[TEXTO DE ORIGEM]:

Juntamente com Philip Glass e Steve Reich, Adams forma um triunvirato do minimalismo, ou "música repetitiva". Relativamente menos conhecido que os outros dois, ele talvez seja o mais bem-sucedido. Sua ópera "Nixon in China", que estreou em 1987, numa montagem de Peter Sellars, está entre as obras contemporâneas mais executadas pelo mundo afora; uma gravação em CD (Nonesuch) recebeu o prêmio Grammy dois anos depois.
Outro Grammy viria em 1998, com a peça orquestral "El Dorado". Tanto na montagem de sua outra ópera, "The Death of Klinghoffer" (A Morte de Klinghoffer) -sobre um sequestrador palestino-, como no musical "I Was Looking at the Ceiling and Then I Saw the Sky" (Eu Estava Olhando para o Teto e Então Vi o Céu) -já apresentado mais de 50 vezes, nos Estados Unidos e na Europa-, Adams trabalhou em parceria com Sellars, que assina também a cenografia de "El Niño" e foi uma espécie de conselheiro e co-libretista ao longo dos quase dois anos de composição.

[MATERIAL EXIBIDO]:
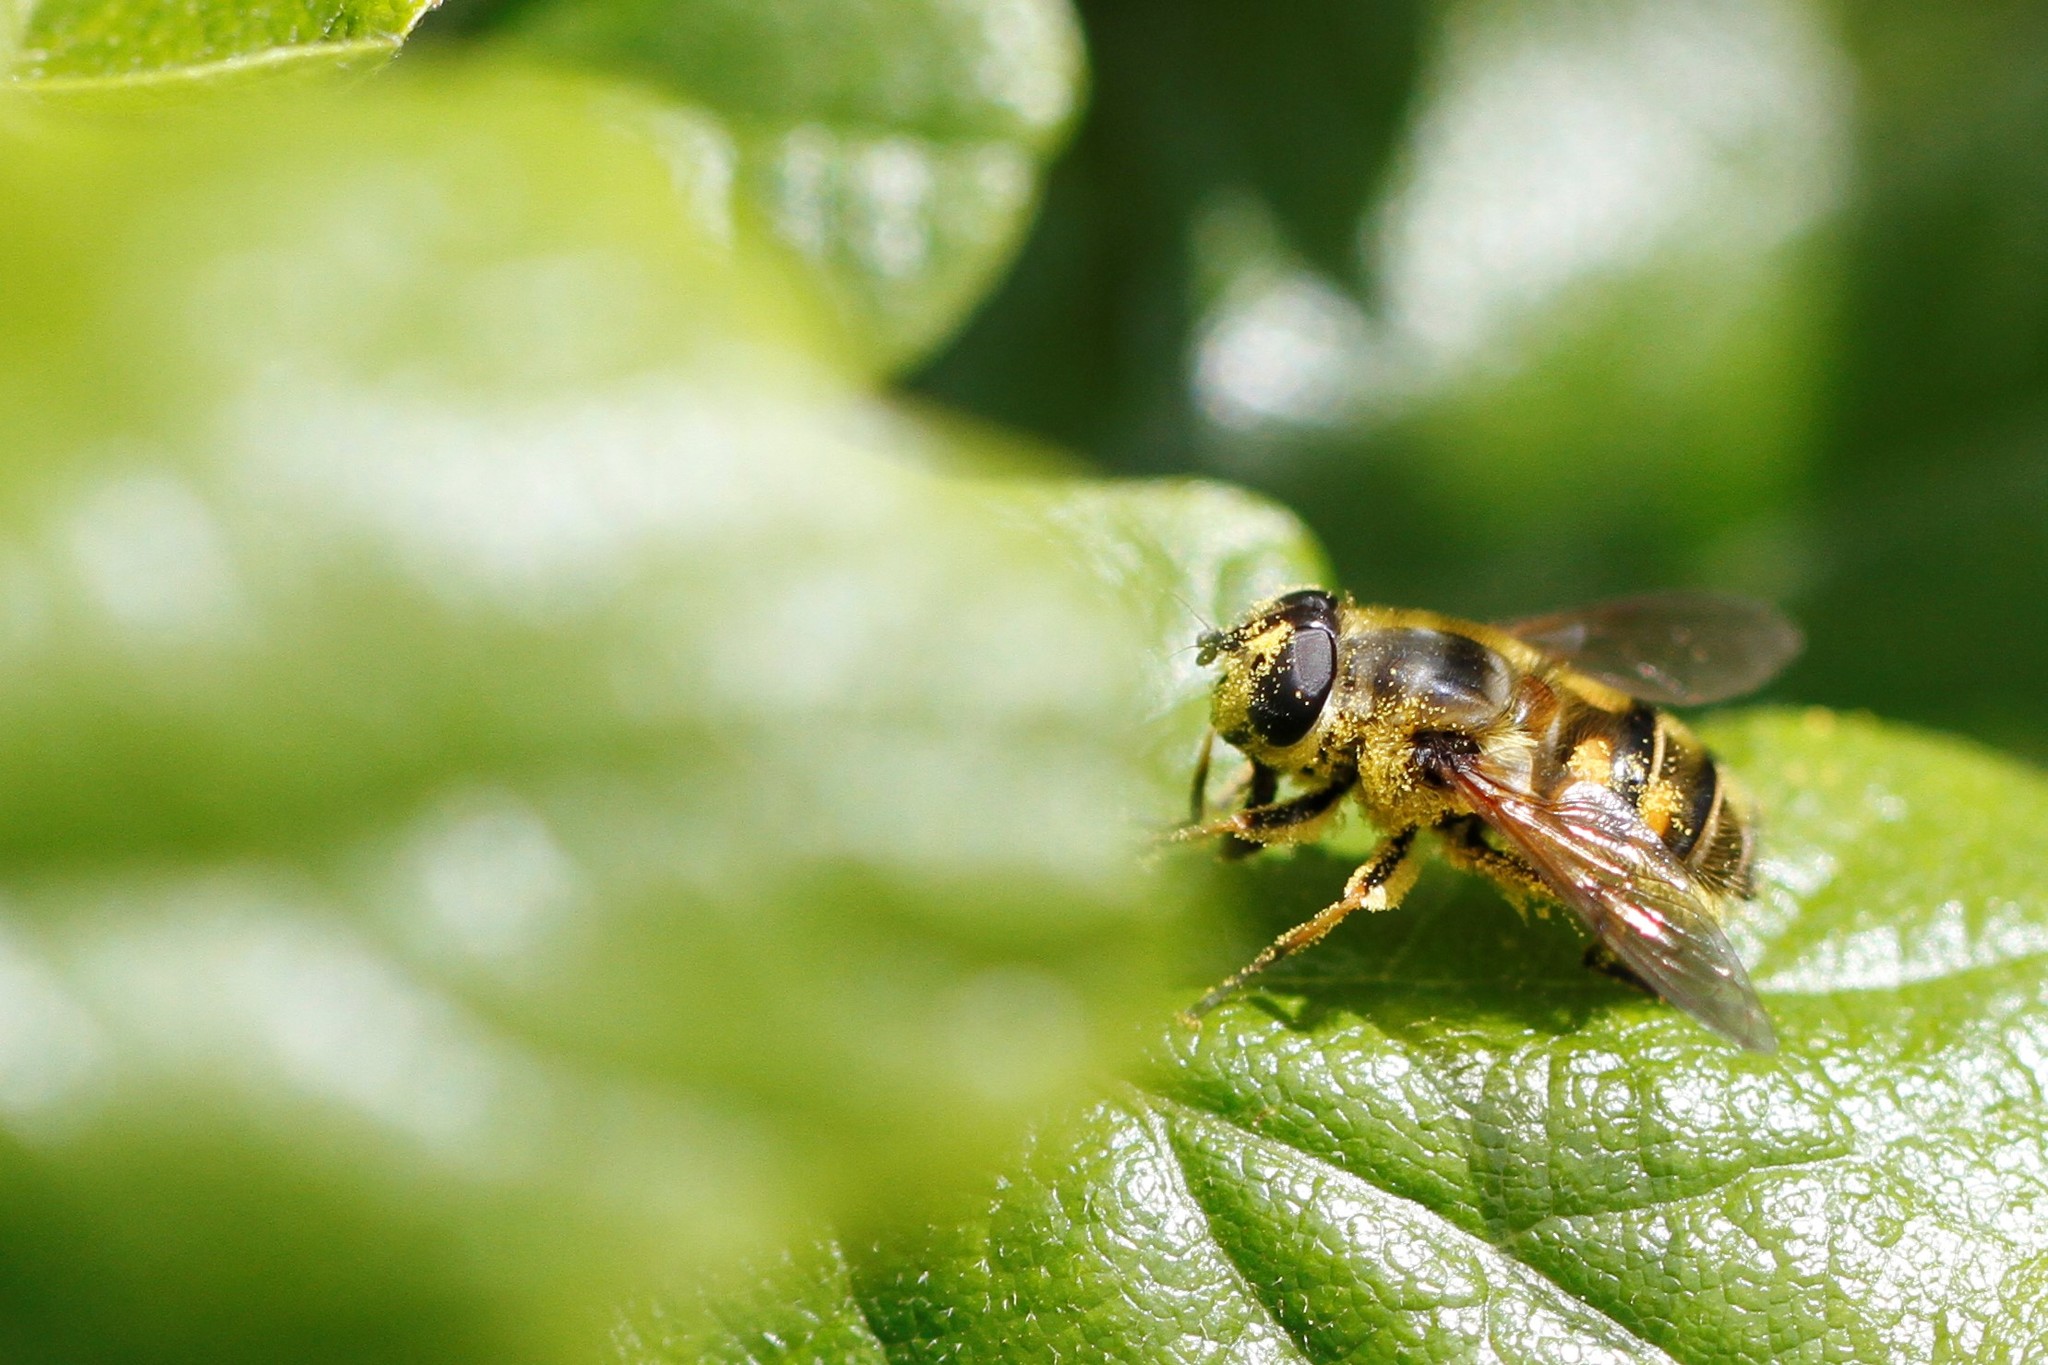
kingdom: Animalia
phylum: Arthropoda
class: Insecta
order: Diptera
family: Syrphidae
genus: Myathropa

==

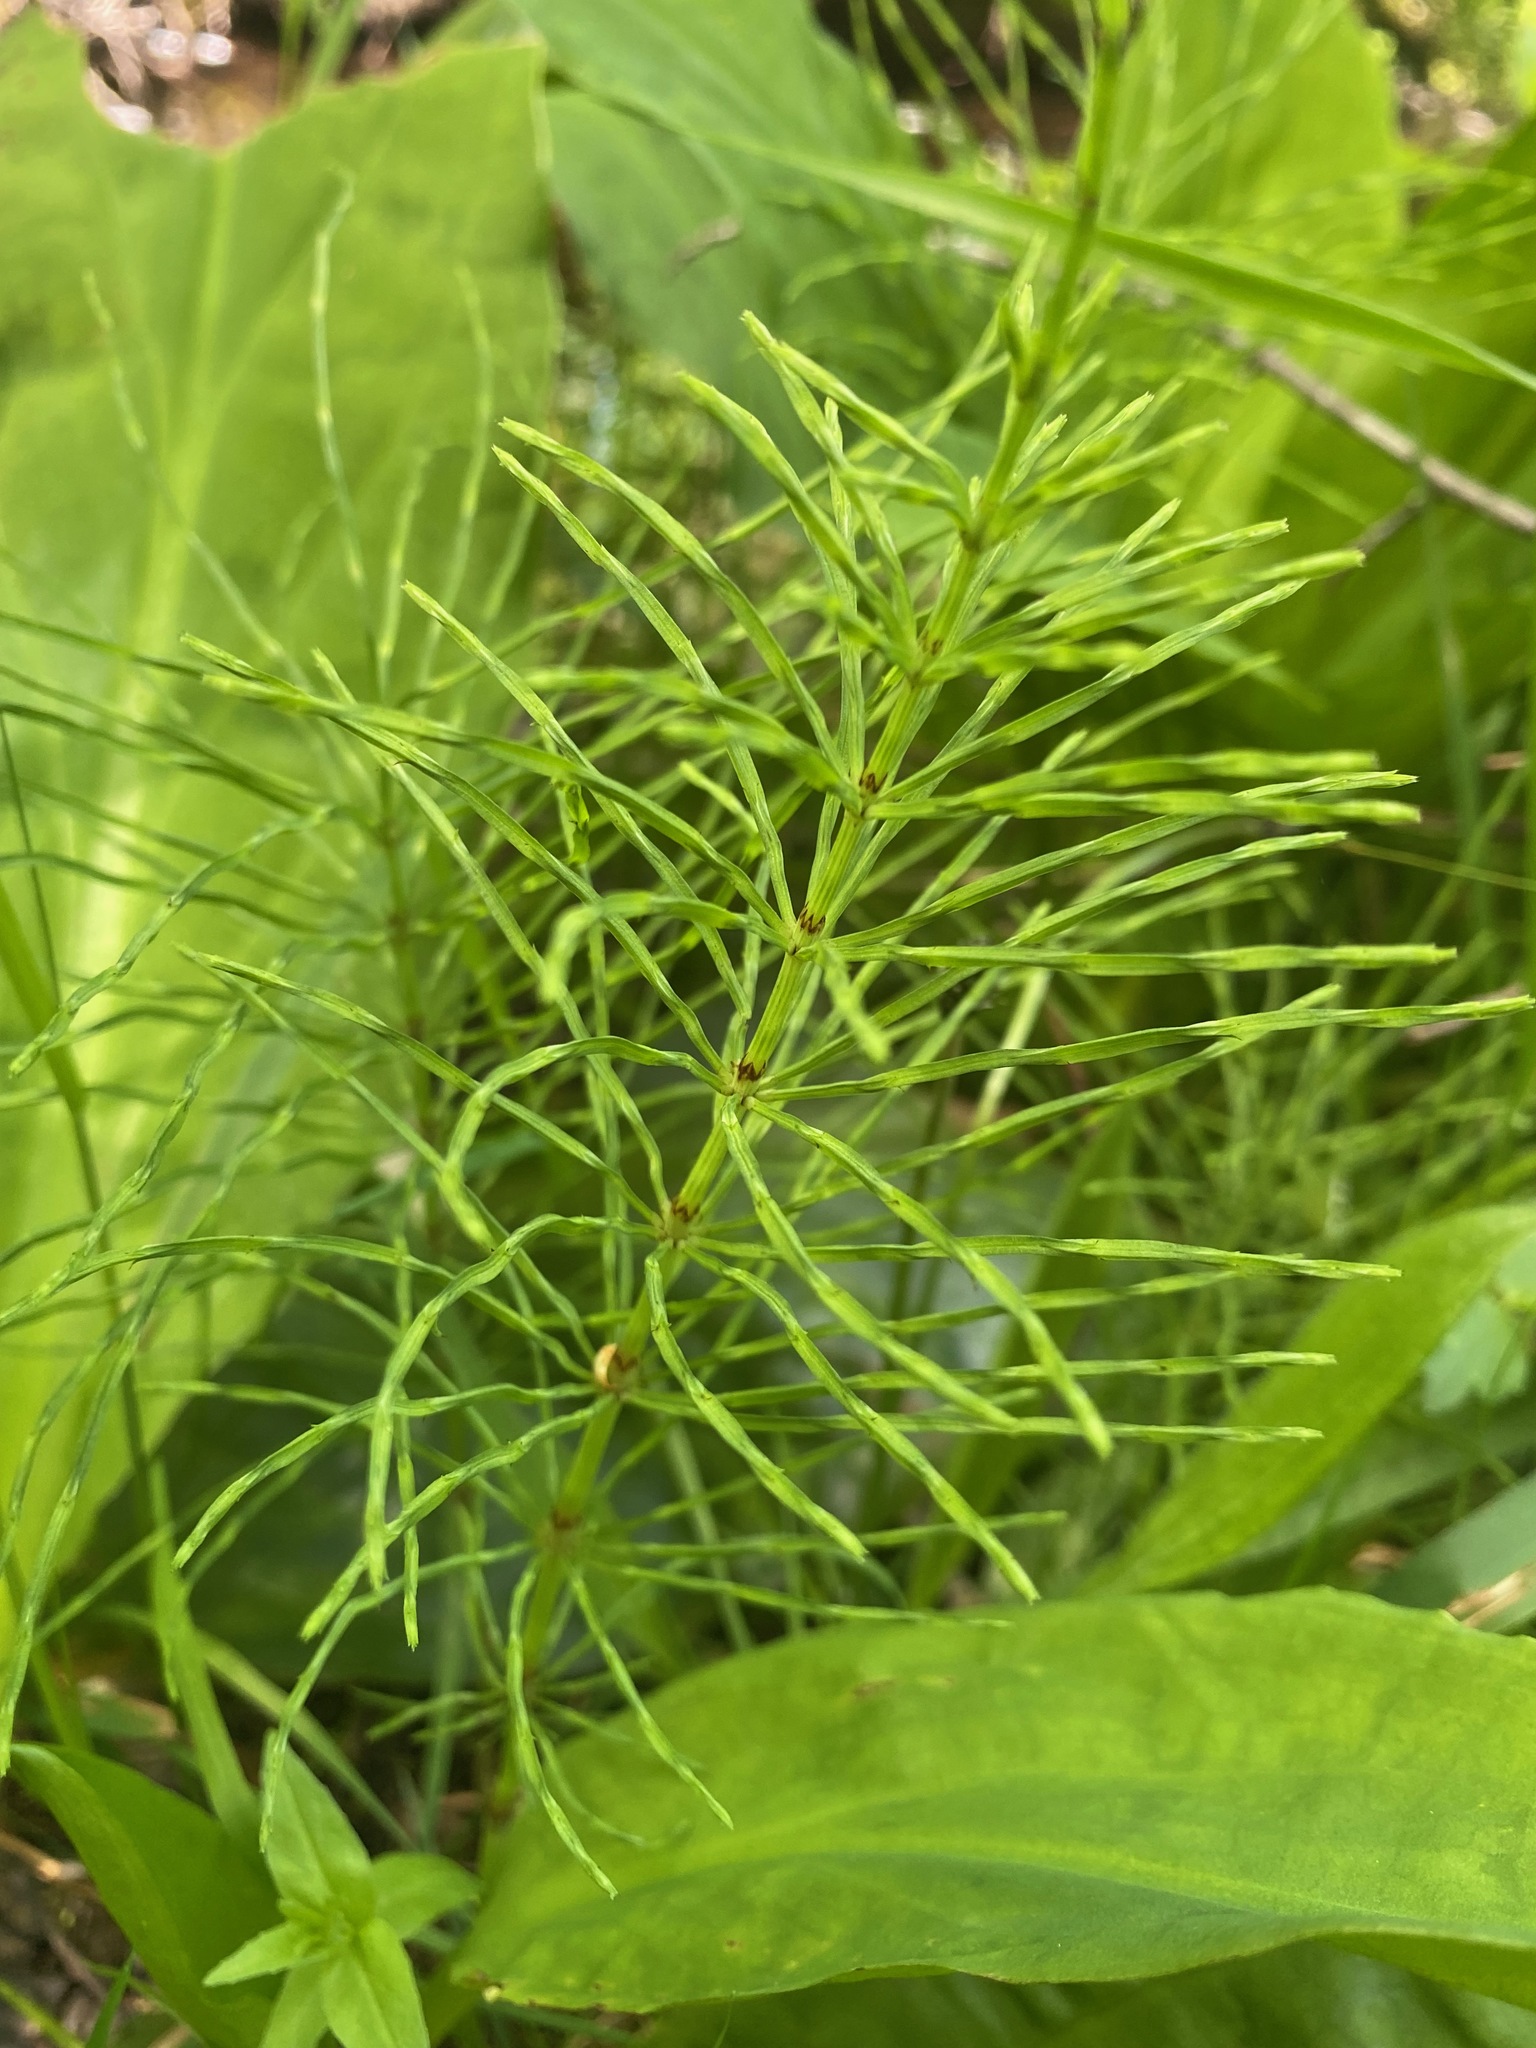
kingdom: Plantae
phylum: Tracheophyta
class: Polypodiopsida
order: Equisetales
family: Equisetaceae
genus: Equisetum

[TAREFA]: Cite sem alterações o trecho do texto sobre Adams que vai de "Outro Grammy viria" até "anos de composição.", incluindo essas palavras. Este material não tem relação com o texto.

[RESULTADO DA TAREFA]:
Outro Grammy viria em 1998, com a peça orquestral "El Dorado". Tanto na montagem de sua outra ópera, "The Death of Klinghoffer" (A Morte de Klinghoffer) -sobre um sequestrador palestino-, como no musical "I Was Looking at the Ceiling and Then I Saw the Sky" (Eu Estava Olhando para o Teto e Então Vi o Céu) -já apresentado mais de 50 vezes, nos Estados Unidos e na Europa-, Adams trabalhou em parceria com Sellars, que assina também a cenografia de "El Niño" e foi uma espécie de conselheiro e co-libretista ao longo dos quase dois anos de composição.